TASK STATEMENT. Every line of the listing below is to be repeated exactly; the pictures stay out.

DATA PROVIDED.

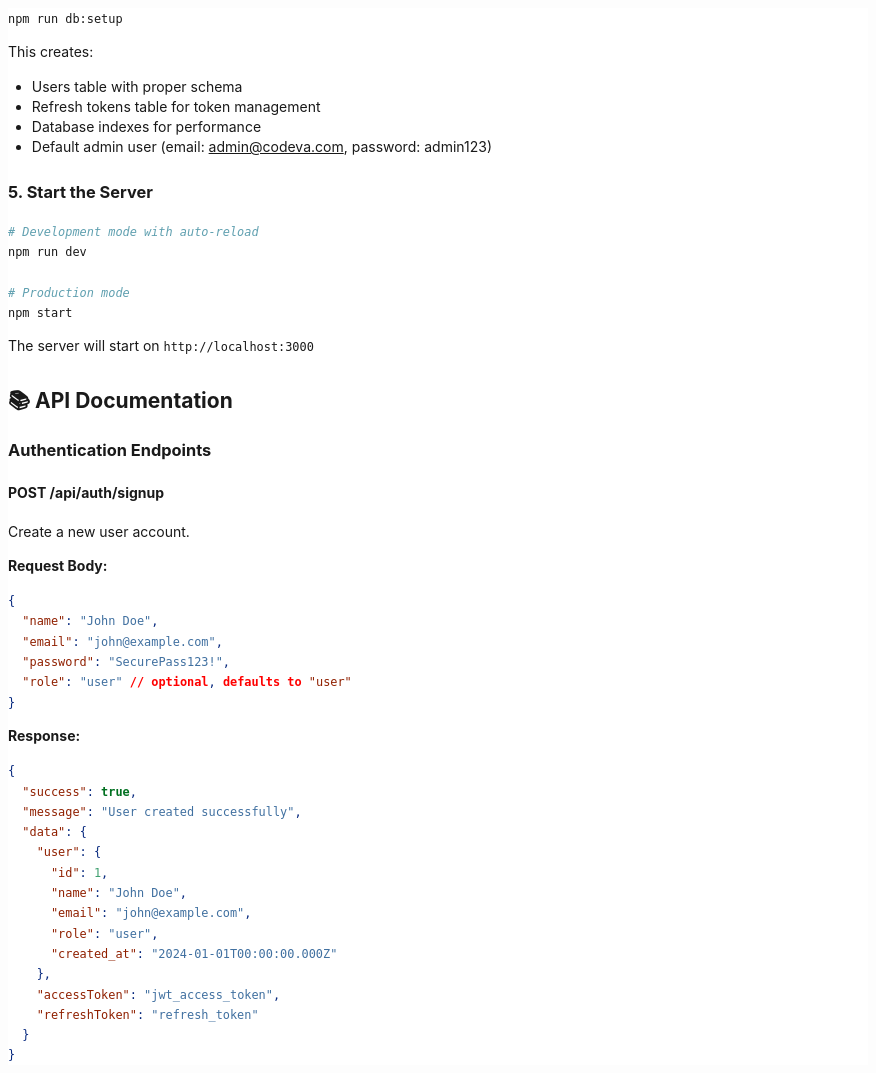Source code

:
 ```bash
npm run db:setup
```

This creates:
- Users table with proper schema
- Refresh tokens table for token management
- Database indexes for performance
- Default admin user (email: admin@codeva.com, password: admin123)

### 5. Start the Server

```bash
# Development mode with auto-reload
npm run dev

# Production mode
npm start
```

The server will start on `http://localhost:3000`

## 📚 API Documentation

### Authentication Endpoints

#### POST /api/auth/signup
Create a new user account.

**Request Body:**
```json
{
  "name": "John Doe",
  "email": "john@example.com",
  "password": "SecurePass123!",
  "role": "user" // optional, defaults to "user"
}
```

**Response:**
```json
{
  "success": true,
  "message": "User created successfully",
  "data": {
    "user": {
      "id": 1,
      "name": "John Doe",
      "email": "john@example.com",
      "role": "user",
      "created_at": "2024-01-01T00:00:00.000Z"
    },
    "accessToken": "jwt_access_token",
    "refreshToken": "refresh_token"
  }
}
```
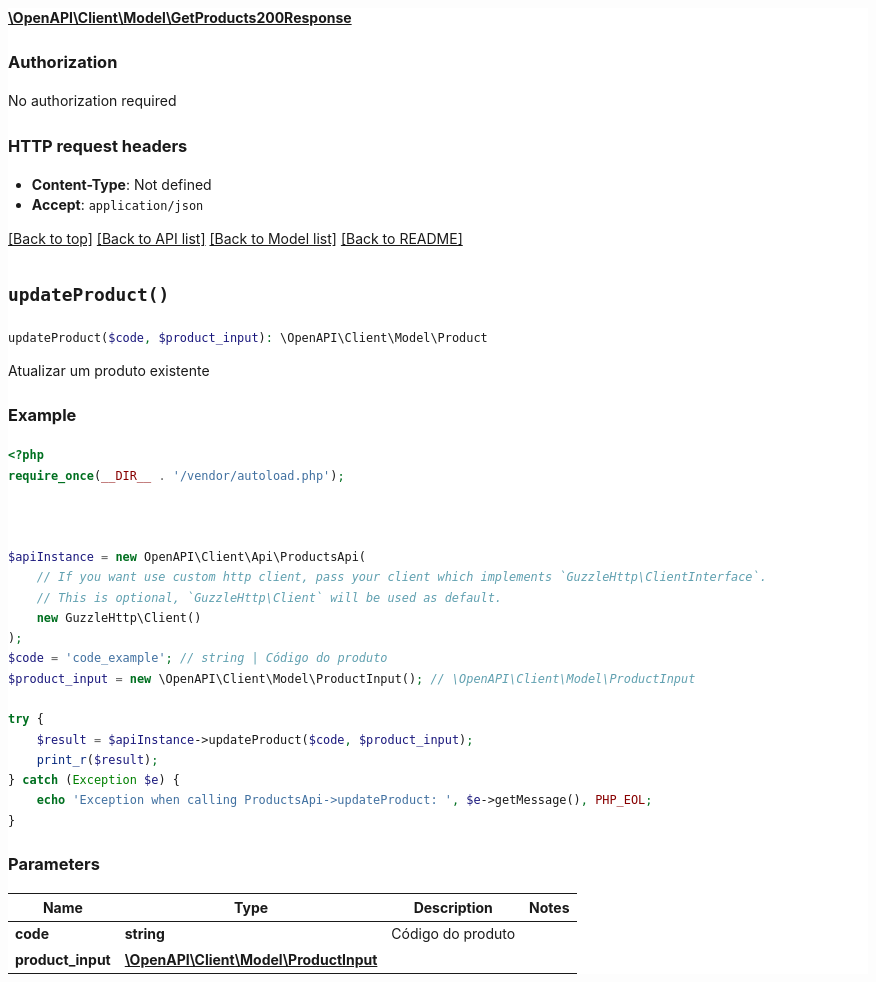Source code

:[**\OpenAPI\Client\Model\GetProducts200Response**](../Model/GetProducts200Response.md)

### Authorization

No authorization required

### HTTP request headers

- **Content-Type**: Not defined
- **Accept**: `application/json`

[[Back to top]](#) [[Back to API list]](../../README.md#endpoints)
[[Back to Model list]](../../README.md#models)
[[Back to README]](../../README.md)

## `updateProduct()`

```php
updateProduct($code, $product_input): \OpenAPI\Client\Model\Product
```

Atualizar um produto existente

### Example

```php
<?php
require_once(__DIR__ . '/vendor/autoload.php');



$apiInstance = new OpenAPI\Client\Api\ProductsApi(
    // If you want use custom http client, pass your client which implements `GuzzleHttp\ClientInterface`.
    // This is optional, `GuzzleHttp\Client` will be used as default.
    new GuzzleHttp\Client()
);
$code = 'code_example'; // string | Código do produto
$product_input = new \OpenAPI\Client\Model\ProductInput(); // \OpenAPI\Client\Model\ProductInput

try {
    $result = $apiInstance->updateProduct($code, $product_input);
    print_r($result);
} catch (Exception $e) {
    echo 'Exception when calling ProductsApi->updateProduct: ', $e->getMessage(), PHP_EOL;
}
```

### Parameters

| Name | Type | Description  | Notes |
| ------------- | ------------- | ------------- | ------------- |
| **code** | **string**| Código do produto | |
| **product_input** | [**\OpenAPI\Client\Model\ProductInput**](../Model/ProductInput.md)|  | |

THE COMPLETED TASK.
Source code

:
 ```bash
npm run db:setup
```

This creates:
- Users table with proper schema
- Refresh tokens table for token management
- Database indexes for performance
- Default admin user (email: admin@codeva.com, password: admin123)

### 5. Start the Server

```bash
# Development mode with auto-reload
npm run dev

# Production mode
npm start
```

The server will start on `http://localhost:3000`

## 📚 API Documentation

### Authentication Endpoints

#### POST /api/auth/signup
Create a new user account.

**Request Body:**
```json
{
  "name": "John Doe",
  "email": "john@example.com",
  "password": "SecurePass123!",
  "role": "user" // optional, defaults to "user"
}
```

**Response:**
```json
{
  "success": true,
  "message": "User created successfully",
  "data": {
    "user": {
      "id": 1,
      "name": "John Doe",
      "email": "john@example.com",
      "role": "user",
      "created_at": "2024-01-01T00:00:00.000Z"
    },
    "accessToken": "jwt_access_token",
    "refreshToken": "refresh_token"
  }
}
```
Source code

:[**\OpenAPI\Client\Model\GetProducts200Response**](../Model/GetProducts200Response.md)

### Authorization

No authorization required

### HTTP request headers

- **Content-Type**: Not defined
- **Accept**: `application/json`

[[Back to top]](#) [[Back to API list]](../../README.md#endpoints)
[[Back to Model list]](../../README.md#models)
[[Back to README]](../../README.md)

## `updateProduct()`

```php
updateProduct($code, $product_input): \OpenAPI\Client\Model\Product
```

Atualizar um produto existente

### Example

```php
<?php
require_once(__DIR__ . '/vendor/autoload.php');



$apiInstance = new OpenAPI\Client\Api\ProductsApi(
    // If you want use custom http client, pass your client which implements `GuzzleHttp\ClientInterface`.
    // This is optional, `GuzzleHttp\Client` will be used as default.
    new GuzzleHttp\Client()
);
$code = 'code_example'; // string | Código do produto
$product_input = new \OpenAPI\Client\Model\ProductInput(); // \OpenAPI\Client\Model\ProductInput

try {
    $result = $apiInstance->updateProduct($code, $product_input);
    print_r($result);
} catch (Exception $e) {
    echo 'Exception when calling ProductsApi->updateProduct: ', $e->getMessage(), PHP_EOL;
}
```

### Parameters

| Name | Type | Description  | Notes |
| ------------- | ------------- | ------------- | ------------- |
| **code** | **string**| Código do produto | |
| **product_input** | [**\OpenAPI\Client\Model\ProductInput**](../Model/ProductInput.md)|  | |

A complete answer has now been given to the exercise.